Blaenavon Industrial Landscape is a World Heritage Site, this means that heritage of the area is of international importance and of Outstanding Universal Value. The industrial activity of South Wales was a vitally important part of Britain’s Industrial Revolution, the first Industrial Revolution anywhere in the world, and in the development of Wales as an industrial nation.
The World Heritage Sites covers an area of 32.9km2, the northern half of which is within the Bannau Brycheiniog National Park.
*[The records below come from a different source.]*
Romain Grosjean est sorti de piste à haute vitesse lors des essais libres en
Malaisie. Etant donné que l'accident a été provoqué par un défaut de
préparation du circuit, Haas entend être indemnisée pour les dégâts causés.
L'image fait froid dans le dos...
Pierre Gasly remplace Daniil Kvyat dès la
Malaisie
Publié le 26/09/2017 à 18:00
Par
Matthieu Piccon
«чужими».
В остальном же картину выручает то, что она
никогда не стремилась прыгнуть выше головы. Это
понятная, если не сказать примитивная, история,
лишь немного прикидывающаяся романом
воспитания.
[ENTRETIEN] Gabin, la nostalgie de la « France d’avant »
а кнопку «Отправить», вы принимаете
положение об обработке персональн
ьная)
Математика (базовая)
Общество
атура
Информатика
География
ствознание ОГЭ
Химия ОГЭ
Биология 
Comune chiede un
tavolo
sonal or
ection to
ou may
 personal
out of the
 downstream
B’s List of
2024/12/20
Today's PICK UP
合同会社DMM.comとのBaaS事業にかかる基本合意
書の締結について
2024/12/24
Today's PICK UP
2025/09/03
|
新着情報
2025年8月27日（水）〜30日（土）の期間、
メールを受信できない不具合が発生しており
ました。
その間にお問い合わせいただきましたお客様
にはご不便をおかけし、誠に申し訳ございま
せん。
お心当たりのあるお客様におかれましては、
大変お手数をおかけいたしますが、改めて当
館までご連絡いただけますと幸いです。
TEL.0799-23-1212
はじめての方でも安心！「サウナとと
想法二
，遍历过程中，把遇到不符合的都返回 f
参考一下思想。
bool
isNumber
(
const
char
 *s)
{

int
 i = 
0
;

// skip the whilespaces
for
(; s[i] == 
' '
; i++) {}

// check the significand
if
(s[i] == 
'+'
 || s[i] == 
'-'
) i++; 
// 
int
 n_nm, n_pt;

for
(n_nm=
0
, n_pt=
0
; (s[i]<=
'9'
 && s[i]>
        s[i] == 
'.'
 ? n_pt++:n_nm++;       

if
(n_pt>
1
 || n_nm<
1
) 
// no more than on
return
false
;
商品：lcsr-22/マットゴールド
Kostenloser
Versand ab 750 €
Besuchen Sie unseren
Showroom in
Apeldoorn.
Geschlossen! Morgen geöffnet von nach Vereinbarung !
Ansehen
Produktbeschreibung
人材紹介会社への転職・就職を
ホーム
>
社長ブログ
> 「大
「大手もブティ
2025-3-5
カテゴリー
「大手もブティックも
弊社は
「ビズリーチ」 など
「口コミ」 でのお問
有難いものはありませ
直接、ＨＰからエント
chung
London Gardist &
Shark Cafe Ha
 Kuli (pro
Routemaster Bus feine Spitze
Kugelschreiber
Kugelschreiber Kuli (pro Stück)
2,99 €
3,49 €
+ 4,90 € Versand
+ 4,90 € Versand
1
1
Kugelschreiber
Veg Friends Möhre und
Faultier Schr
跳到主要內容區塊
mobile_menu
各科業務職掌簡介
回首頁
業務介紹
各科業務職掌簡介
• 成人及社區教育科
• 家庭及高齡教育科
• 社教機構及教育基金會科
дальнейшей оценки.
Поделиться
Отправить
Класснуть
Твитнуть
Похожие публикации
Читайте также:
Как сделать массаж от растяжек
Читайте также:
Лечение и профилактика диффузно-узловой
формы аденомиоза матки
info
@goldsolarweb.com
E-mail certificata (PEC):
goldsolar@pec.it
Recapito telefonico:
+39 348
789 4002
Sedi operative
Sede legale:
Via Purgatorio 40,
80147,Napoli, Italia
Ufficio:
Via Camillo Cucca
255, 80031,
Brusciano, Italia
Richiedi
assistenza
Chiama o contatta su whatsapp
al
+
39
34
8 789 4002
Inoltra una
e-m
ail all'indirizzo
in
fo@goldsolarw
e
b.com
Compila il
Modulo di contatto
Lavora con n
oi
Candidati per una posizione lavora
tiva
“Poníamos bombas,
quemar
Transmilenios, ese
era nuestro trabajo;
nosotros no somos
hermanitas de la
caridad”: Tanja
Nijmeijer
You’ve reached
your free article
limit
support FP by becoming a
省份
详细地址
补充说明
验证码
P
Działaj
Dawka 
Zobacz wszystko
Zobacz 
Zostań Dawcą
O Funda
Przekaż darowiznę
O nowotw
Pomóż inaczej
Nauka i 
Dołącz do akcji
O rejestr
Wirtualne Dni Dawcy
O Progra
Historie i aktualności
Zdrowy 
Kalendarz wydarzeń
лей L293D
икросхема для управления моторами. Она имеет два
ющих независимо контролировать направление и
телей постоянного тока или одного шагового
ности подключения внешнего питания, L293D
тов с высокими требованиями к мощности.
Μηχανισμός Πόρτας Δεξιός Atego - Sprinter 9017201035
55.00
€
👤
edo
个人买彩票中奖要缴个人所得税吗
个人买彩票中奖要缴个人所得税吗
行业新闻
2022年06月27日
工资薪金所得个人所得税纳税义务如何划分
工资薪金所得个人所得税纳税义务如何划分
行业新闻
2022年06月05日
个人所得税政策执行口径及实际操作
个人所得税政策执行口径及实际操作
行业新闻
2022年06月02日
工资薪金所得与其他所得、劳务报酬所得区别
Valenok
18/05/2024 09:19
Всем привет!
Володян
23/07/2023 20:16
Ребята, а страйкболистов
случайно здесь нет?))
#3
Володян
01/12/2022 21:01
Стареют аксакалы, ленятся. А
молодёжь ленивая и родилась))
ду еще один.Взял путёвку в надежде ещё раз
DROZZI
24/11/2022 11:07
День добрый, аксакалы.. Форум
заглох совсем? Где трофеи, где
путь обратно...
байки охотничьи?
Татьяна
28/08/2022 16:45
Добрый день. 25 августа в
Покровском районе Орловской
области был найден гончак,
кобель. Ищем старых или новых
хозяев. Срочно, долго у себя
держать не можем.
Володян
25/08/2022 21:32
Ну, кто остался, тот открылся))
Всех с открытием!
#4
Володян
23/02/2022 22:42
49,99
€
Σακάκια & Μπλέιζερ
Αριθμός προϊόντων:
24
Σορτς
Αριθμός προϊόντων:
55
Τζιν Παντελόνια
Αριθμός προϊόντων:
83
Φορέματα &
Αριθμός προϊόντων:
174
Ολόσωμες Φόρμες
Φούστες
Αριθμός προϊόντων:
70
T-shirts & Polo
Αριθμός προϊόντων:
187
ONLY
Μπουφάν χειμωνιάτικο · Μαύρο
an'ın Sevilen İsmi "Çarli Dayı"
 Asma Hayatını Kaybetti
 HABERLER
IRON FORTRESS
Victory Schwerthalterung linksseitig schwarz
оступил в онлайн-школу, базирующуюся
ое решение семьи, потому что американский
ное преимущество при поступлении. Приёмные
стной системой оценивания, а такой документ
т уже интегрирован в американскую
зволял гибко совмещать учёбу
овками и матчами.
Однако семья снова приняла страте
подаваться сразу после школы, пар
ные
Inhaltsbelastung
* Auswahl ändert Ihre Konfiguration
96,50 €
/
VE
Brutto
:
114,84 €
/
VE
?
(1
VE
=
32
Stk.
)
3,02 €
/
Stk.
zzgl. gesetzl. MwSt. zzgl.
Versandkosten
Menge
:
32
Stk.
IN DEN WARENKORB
The area has two major visitor attractions Big Pit: National Coal Museum and Blaenavon Ironworks, although for those keen to explore the area has much more to offer with extensive remains relating to coal mining, iron ore extraction, industrial processing and manufacturing, transport and communication and the historic towns that developed to house the migrant workforce that flocked to the area for work.
The works operated from 1789 to 1902. At the time when it was built, Blaenavon Ironworks was at the cutting edge of Iron production technology, it was steam powered, and with 3 blast furnaces it was one of the biggest ironworks in the world. The Ironworks were at the heart
of the industrial landscape; if it wasn’t for the Ironworks, none of quarries, mines, spoilheaps, tramroads, railways, canals, workers houses or civic buildings would exist. The Ironworks developed and grew over time and a visitor to the site today can see the remains of six blast furnaces, the casting house and the water balance tower, a hydraulic lift. The refurbished workers’ cottages and the reconstructed company shop also provide visitors with a vivid window on the past onto what life was like for the people who lived and worked here. Blaenavon Ironworks is the best preserved blast furnace complex of its period and type in the world and is well worth a visit. The site is managed by Cadw, admission is free and the site is brought to life through careful interpretation and exhibitions.
Standing at the heart of Blaenavon Industrial Landscape is Big Pit, a coal mine sunk by the Blaenavon Company c.1860 in order to provide coal for the Ironworks, for burning lime, for powering steam engines and for heating workers’ homes. The mine operated until 1980 and the mine buildings at Big Pit, including engine houses, stable blocks, workshops and the pithead baths, are a time capsule showing the development of the mine from the 1860s to the 1970s. Today the site is home to the award winning National Coal Mining Museum of Wales. The mine buildings have been conserved and transformed so that the life of the pit and the stories of the people that worked there are brought to life for visitors. The winding engine and cages are still operational and visitors are taken on an underground tour, down the 90 deep mineshaft, by a collier that formally worked in the mine, to learn first-hand what it was like for the men and boys who worked at the coalface, bringing the story of coal mining on the South Wales Coalfield vividly to life.